My number one tip for anyone who needs to do tracking in After Effects is to break open the installation of mocha for After Effects (or “mocha AE”) that ships with the application (and has since CS4). Nominally a “planar tracker” used for screen replacements and so on, it can actually be used to track just about anything with more intelligence than the point tracker built in to After Effects. The thing that keeps most people from doing this is:
a. they do not know that mocha AE is included with After Effects
b. they don’t know how to use mocha AE
c. they don’t know what to do with the tracking or corner pin data once it’s generated
Let’s consider (a) solved, assuming you read the first paragraph, and resources are available to address (b). That leaves (c).
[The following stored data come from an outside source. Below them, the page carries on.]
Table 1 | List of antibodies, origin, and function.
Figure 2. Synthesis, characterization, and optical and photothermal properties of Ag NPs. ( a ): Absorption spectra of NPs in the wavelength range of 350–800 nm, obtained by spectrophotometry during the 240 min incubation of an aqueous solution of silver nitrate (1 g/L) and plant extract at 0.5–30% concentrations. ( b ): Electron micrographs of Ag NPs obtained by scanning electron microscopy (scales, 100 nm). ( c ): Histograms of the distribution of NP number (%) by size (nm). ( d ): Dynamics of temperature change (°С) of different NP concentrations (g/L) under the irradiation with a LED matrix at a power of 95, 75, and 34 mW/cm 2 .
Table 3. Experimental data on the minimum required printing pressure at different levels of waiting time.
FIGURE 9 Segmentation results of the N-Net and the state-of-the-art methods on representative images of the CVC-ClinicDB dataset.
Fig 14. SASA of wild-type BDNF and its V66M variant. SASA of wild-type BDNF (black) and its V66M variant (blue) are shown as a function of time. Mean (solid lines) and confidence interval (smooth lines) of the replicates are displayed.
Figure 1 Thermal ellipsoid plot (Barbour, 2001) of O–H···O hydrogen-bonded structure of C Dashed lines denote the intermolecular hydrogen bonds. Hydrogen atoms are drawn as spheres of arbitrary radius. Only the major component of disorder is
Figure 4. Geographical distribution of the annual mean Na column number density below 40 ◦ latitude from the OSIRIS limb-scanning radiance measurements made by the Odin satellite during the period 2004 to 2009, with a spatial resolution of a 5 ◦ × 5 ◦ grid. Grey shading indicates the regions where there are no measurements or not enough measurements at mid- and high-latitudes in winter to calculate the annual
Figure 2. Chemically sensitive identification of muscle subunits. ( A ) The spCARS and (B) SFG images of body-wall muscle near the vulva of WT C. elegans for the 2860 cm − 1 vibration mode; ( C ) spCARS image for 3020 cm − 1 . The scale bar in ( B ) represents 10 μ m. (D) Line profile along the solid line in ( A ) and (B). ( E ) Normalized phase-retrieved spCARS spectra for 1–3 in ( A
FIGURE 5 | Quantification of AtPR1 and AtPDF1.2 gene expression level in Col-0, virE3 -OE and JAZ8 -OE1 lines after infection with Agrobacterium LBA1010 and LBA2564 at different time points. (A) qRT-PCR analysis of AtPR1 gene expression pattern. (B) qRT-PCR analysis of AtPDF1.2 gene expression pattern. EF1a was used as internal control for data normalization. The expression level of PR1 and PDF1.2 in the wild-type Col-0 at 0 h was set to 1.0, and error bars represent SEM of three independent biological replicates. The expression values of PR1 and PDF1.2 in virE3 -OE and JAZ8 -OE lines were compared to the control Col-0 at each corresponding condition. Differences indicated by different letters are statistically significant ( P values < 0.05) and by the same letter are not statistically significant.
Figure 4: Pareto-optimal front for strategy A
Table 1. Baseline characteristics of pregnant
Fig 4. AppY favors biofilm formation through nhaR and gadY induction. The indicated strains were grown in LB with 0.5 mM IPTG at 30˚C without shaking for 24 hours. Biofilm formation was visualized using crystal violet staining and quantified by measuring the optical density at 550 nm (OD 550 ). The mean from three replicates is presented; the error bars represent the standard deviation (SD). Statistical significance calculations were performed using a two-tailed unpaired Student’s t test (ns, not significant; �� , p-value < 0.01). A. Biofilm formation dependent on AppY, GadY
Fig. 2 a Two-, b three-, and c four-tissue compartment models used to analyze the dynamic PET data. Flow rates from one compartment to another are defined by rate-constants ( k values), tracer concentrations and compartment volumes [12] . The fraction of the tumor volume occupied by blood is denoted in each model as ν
Enter MochaImport, available as shareware with a suggested $20 price at aescripts.com. At the simplest level, it solves the awkward transfer of data from mocha AE to After Effects; it’s self-explanatory interface allows you to choose the .txt document you export from mocha AE and apply it in one of several ways:
- – as a simple Corner Pin animation
- – as a CC power pin
- – as raw track point data
- – as Red Giant Warp data
That’s a huge help to anyone baffled by the basic pipeline and options. But for the more advanced user, including owners of Red Giant Warp, there are much more powerful options to isolate the tracked area as an undistorted and stabilized precomp. That option opens the door to a very elegant way to composite and rotoscope: by letting the tracker take care of the motion and working on a locked-off piece of moving footage. This video tutorial shows how it works.
MochaImport is yet another script that really might as well just ship with After Effects. It is that essential and useful.